Blocks Architecture (BloArk): Efficient, Cost-Effective, and Incremental Dataset Architecture for Wikipedia Revision History

TL;DR

Block Architecture (BloArk), an efficiency-focused data processing architecture that reduces running time, computing resource requirements, and repeated works in processing WikiRevHist dataset, is reported.

Abstract

Wikipedia (Wiki) is one of the most widely used and publicly available resources for natural language processing (NLP) applications. Wikipedia Revision History (WikiRevHist) shows the order in which edits were made to any Wiki page since its first modification. While the most up-to-date Wiki has been widely used as a training source, WikiRevHist can also be valuable resources for NLP applications. However, there are insufficient tools available to process WikiRevHist without having substantial computing resources, making additional customization, and spending extra time adapting others' works. Therefore, we report Blocks Architecture (BloArk), an efficiency-focused data processing architecture that reduces running time, computing resource requirements, and repeated works in processing WikiRevHist dataset. BloArk consists of three parts in its infrastructure: blocks, segments, and warehouses. On top of that, we build the core data processing pipeline: builder and modifier. The BloArk builder transforms the original WikiRevHist dataset from XML syntax into JSON Lines (JSONL) format for improving the concurrent and storage efficiency. The BloArk modifier takes previously-built warehouses to operate incremental modifications for improving the utilization of existing databases and reducing the cost of reusing others' works. In the end, BloArk can scale up easily in both processing Wikipedia Revision History and incrementally modifying existing dataset for downstream NLP use cases. The source code, documentations, and example usages are publicly available online and open-sourced under GPL-2.0 license.
Paper Structure (20 sections, 5 figures)

This paper contains 20 sections, 5 figures.

Figures (5)

  • Figure 1: Traditional single-process multi-thread Python script for processing WikiRevHist. It needs to have the entire XML file decompressed into disk space before parsing, load revisions one-by-one, transform to JSON objects, apply changes, then store to JSON files.
  • Figure 2: Understanding the congestion problem from a scheduling perspective.
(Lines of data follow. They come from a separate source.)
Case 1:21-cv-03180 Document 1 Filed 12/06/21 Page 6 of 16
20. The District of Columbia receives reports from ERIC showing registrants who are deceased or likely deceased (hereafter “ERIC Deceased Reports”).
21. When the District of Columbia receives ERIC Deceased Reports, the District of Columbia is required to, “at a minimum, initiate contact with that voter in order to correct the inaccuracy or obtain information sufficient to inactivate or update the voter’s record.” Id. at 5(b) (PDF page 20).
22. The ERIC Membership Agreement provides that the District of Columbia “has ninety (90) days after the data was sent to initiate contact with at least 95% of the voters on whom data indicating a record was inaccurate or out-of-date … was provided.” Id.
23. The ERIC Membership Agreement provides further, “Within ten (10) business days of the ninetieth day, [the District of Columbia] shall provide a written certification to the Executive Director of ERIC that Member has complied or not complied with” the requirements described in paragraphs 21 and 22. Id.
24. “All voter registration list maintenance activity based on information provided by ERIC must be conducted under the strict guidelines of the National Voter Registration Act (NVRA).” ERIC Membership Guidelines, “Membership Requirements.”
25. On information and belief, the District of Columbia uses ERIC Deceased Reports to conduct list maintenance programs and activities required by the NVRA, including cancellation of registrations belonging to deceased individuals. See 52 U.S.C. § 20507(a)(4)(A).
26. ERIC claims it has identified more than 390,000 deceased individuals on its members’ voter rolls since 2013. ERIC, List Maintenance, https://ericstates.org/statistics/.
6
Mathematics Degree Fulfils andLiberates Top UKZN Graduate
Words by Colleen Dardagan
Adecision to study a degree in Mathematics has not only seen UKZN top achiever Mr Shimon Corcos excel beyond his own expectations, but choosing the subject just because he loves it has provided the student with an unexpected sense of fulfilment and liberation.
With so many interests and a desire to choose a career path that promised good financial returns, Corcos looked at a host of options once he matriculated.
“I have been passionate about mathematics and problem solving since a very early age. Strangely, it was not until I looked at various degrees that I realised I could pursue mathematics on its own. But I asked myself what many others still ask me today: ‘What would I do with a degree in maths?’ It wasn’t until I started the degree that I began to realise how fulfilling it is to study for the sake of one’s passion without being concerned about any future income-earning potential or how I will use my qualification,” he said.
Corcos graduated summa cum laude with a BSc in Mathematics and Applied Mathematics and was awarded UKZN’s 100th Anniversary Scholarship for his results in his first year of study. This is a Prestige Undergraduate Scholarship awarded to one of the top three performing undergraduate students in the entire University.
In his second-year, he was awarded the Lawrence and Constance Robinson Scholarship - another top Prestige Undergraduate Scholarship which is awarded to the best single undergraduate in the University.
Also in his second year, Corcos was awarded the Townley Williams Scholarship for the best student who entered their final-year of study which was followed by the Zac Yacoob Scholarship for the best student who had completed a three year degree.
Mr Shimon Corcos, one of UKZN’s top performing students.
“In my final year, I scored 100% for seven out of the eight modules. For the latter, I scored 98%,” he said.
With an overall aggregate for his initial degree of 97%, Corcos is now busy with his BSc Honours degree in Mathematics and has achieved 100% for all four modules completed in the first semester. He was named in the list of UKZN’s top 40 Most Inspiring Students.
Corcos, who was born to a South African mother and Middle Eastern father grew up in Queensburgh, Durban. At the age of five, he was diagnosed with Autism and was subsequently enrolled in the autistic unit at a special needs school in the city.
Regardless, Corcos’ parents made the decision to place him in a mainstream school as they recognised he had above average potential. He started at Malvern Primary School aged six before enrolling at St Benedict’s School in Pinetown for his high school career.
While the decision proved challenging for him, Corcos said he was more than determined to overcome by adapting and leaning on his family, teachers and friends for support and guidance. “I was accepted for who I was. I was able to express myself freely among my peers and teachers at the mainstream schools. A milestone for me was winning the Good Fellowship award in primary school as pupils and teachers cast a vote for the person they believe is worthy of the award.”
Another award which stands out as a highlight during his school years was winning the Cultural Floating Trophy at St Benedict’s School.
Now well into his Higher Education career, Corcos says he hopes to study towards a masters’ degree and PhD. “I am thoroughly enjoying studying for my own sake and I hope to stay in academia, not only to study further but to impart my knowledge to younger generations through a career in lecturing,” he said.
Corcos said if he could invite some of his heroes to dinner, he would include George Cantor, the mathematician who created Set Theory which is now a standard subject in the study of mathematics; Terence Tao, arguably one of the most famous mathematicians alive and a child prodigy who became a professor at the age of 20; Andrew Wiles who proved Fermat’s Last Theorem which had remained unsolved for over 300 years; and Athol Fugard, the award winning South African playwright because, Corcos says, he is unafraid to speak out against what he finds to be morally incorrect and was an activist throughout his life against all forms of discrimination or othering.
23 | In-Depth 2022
When we process huge articles or XML files at the same time, we also need to keep their decompressed files simultaneously, which increases the storage space bottleneck. Besides that, since large items take longer to process, disk space usage can easily accumulate because large articles are more likely to collide than smaller articles.
  • Figure 3: BloArk execution diagram of the "building process" in a single-process perspective. BloArk reads each XML file from top to bottom and at the third depth. When a revision is received, we store each revision as one JSON object in the warehouse file (JSONL format) and store the metadata in a separate, uncompressed JSONL file. When a new article is detected, we finalize the previous article and assign a new warehouse for storage.
  • Figure 4: BloArk's data structure has three components: blocks, segments, and warehouses. In the mapping to WikiRevHist, a block represents a revision, a segment consists of a metadata object and all revisions on a timely basis, and a warehouse contains multiple segments (articles) until exceeding the size limit.
  • Figure 5: BloArk's data flow reduces the processing cost by making all downstream datasets on top of an original processed BloArk warehouses, which transforms XML data into JSON format. Under this setting, the most time-consuming process, the "building process", will only be executed once for an entire WikiRevHist dump of a month.